### ASSIGNED TASK
Your job is to copy every line in the material containing the word "must".

### INFORMATION PROVIDED
================
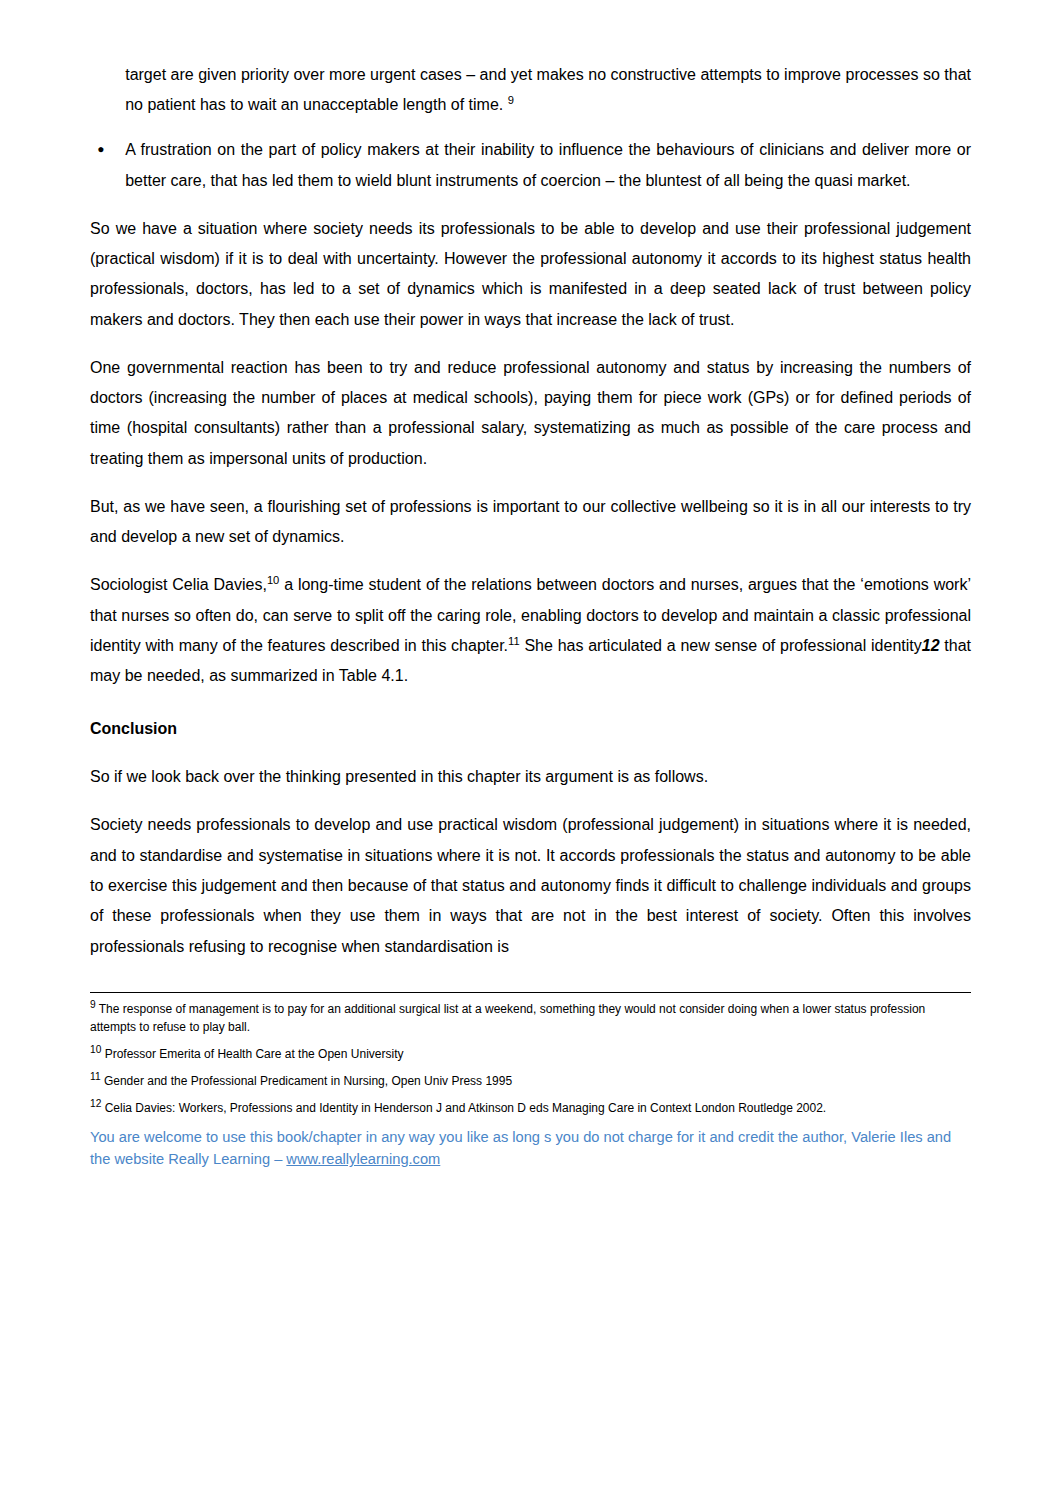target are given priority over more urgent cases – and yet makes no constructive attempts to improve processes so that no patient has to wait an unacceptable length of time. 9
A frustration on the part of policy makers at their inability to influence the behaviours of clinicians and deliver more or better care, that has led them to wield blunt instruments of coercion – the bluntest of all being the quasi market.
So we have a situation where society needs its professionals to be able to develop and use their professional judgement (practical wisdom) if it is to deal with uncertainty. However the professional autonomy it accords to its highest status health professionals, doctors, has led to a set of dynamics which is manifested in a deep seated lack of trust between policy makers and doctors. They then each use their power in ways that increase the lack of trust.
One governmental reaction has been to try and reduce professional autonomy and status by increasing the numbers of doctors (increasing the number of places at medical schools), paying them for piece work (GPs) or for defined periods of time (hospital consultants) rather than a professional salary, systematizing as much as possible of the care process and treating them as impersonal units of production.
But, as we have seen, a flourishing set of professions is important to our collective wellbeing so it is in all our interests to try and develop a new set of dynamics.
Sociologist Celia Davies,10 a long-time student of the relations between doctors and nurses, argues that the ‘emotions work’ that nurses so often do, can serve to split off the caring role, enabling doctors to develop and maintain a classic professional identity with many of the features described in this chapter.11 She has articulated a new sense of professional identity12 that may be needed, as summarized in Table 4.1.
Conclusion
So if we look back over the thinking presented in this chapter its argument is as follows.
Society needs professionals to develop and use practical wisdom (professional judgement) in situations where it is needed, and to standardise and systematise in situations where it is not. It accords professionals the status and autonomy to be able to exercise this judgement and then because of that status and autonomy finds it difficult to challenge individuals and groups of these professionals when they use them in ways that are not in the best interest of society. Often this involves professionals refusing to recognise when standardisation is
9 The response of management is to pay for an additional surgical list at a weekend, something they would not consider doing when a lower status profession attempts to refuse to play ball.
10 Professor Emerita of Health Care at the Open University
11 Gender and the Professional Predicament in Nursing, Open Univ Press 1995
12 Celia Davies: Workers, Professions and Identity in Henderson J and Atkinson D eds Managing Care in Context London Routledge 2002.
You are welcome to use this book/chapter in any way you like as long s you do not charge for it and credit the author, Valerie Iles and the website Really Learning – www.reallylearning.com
================
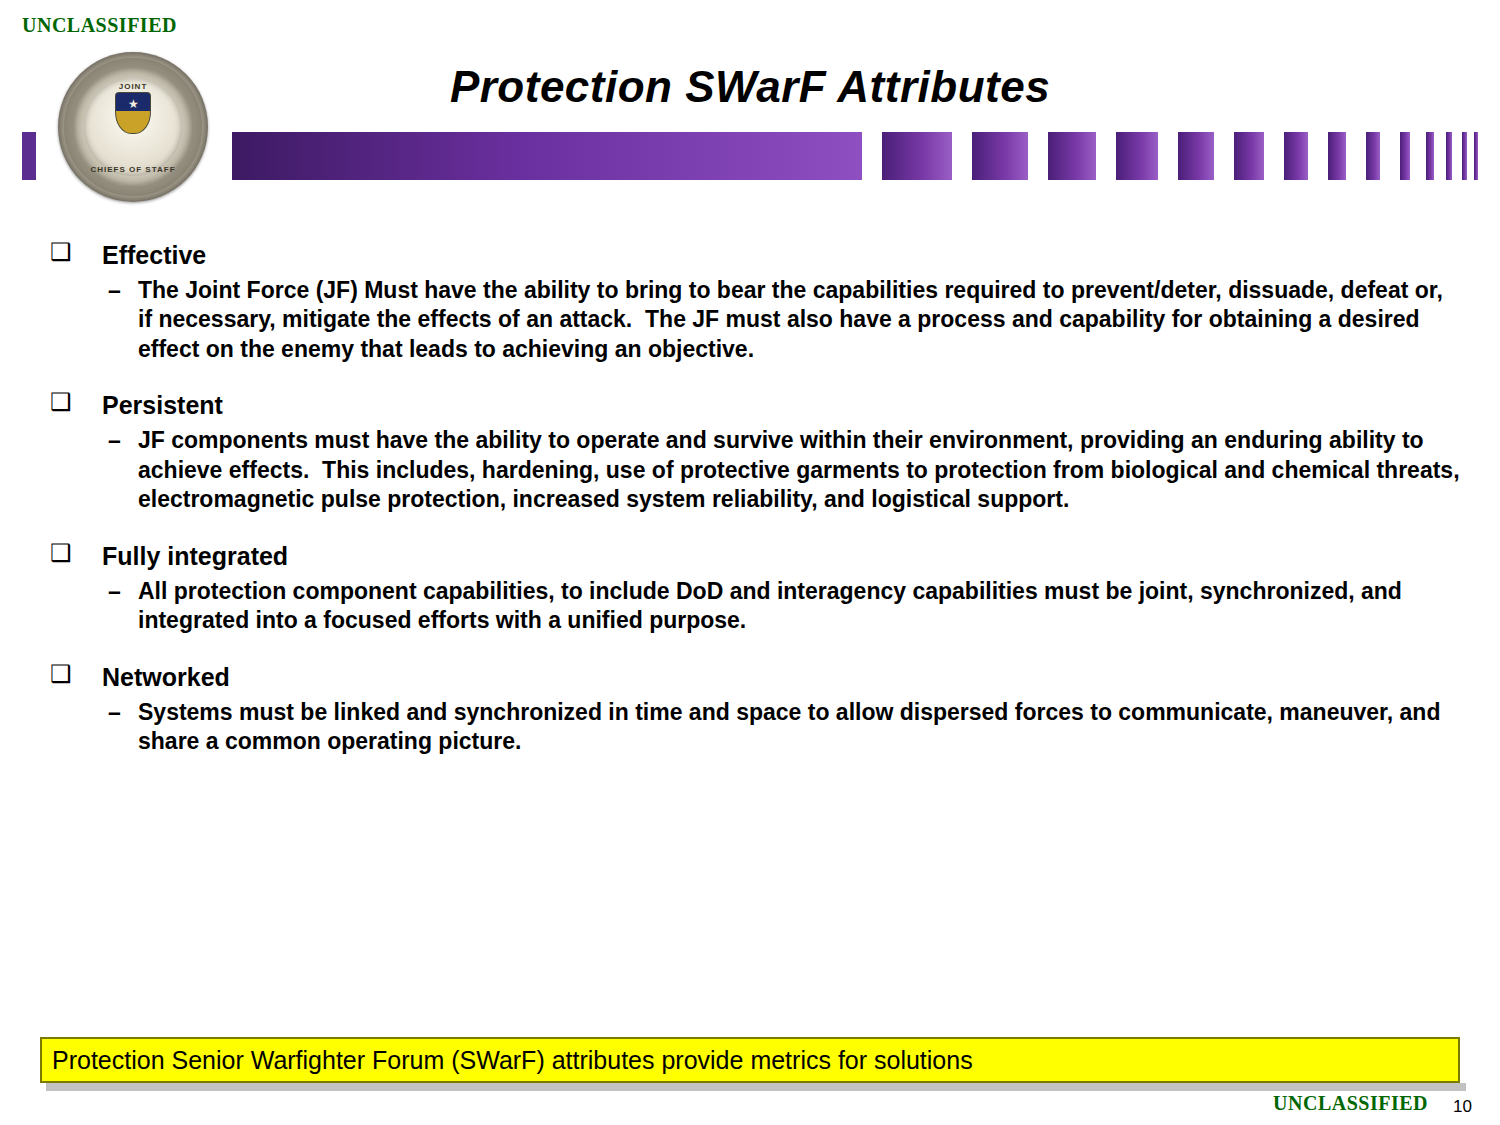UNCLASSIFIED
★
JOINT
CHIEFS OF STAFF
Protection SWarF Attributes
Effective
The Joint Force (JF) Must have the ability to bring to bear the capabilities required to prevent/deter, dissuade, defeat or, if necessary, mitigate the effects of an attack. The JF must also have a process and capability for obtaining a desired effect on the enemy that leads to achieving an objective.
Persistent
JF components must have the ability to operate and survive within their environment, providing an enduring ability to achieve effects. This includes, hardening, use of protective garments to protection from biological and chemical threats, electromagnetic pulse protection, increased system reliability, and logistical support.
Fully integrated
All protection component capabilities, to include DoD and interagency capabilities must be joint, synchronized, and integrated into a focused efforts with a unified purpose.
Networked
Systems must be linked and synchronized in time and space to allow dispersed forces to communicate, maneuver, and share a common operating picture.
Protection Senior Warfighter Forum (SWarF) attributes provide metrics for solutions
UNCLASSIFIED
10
================
### WRITTEN ANSWER
The Joint Force (JF) Must have the ability to bring to bear the capabilities required to prevent/deter, dissuade, defeat or, if necessary, mitigate the effects of an attack. The JF must also have a process and capability for obtaining a desired effect on the enemy that leads to achieving an objective.
JF components must have the ability to operate and survive within their environment, providing an enduring ability to achieve effects. This includes, hardening, use of protective garments to protection from biological and chemical threats, electromagnetic pulse protection, increased system reliability, and logistical support.
All protection component capabilities, to include DoD and interagency capabilities must be joint, synchronized, and integrated into a focused efforts with a unified purpose.
Systems must be linked and synchronized in time and space to allow dispersed forces to communicate, maneuver, and share a common operating picture.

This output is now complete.